I wanted to make a nice box for the radio, and yesterday bought this jewelry-box-size one from “Craft and More” in Bristol for £5:
I was thinking at first I would drill a large hole in the top to replicate the current radio design, but then realised I was missing a trick: clearly, when you open the box, the radio should turn on. Damian suggested I use a microswitch – this one was £2 at Maplin:
I’m going to have to rearchitect the whole software side, unless I really make it hacky – I need to put the load commands on the server side not the client side, and that will have to wait, but I figured at least I could test the switch before I hook it up to the Radiodan infrastructure.
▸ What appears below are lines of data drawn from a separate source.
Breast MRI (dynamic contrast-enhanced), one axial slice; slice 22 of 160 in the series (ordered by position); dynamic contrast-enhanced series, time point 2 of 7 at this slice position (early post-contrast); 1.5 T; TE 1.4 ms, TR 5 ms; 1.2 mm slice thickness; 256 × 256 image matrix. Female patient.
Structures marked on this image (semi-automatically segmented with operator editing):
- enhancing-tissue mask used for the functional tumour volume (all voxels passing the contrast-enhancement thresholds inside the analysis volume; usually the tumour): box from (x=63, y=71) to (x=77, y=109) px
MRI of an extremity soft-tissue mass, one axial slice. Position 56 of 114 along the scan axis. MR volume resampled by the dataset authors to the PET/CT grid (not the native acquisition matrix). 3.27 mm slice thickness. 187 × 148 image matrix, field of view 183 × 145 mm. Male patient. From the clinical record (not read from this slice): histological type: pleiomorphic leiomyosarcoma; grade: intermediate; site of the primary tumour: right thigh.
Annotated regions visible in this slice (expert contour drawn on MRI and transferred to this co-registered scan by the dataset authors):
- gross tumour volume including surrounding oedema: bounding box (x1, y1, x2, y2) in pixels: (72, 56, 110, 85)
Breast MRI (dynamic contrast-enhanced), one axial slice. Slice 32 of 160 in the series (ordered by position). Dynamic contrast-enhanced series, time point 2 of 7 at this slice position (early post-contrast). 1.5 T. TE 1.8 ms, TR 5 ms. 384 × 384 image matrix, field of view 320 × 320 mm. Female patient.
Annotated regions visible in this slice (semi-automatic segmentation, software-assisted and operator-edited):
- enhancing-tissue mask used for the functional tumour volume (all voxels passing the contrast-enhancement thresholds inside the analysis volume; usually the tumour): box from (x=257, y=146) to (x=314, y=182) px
I’ve temporarily bluetacked a bit of balsa wood into the box, and now I’m going to attach the switch to the GPIO, using these instructions to pin 17 on this diagram (I don’t need a pull up resistor as I can use one of the pins with a software pull-up later, I think, anyway, seems to work).
import RPi.GPIO as GPIO
import time
GPIO.setmode(GPIO.BCM)
GPIO.setup(17,GPIO.IN)
#initialise a previous input variable to 0 (assume button not pressed last)
prev_input = 0
while True:
#take a reading
input = GPIO.input(17)
#if the last reading was low and this one high, print
if ((not prev_input) and input):
print("Button pressed")
#update previous input
prev_input = input
#slight pause to debounce
time.sleep(0.05)
sudo python test_button.py
The microswitch has 3 legs, one for ground, one for triggering when open, and one closed. I want the middle one, so that it triggers when open (“NO”).
So now I can use a tiny screw I found in a drawer to fix the switch inside:
and I had the wrong corner for the box, initially, and had to squish down my power and ethernet cables to test it, but it works.
Next steps: get it working with the Radiodan GPIO software.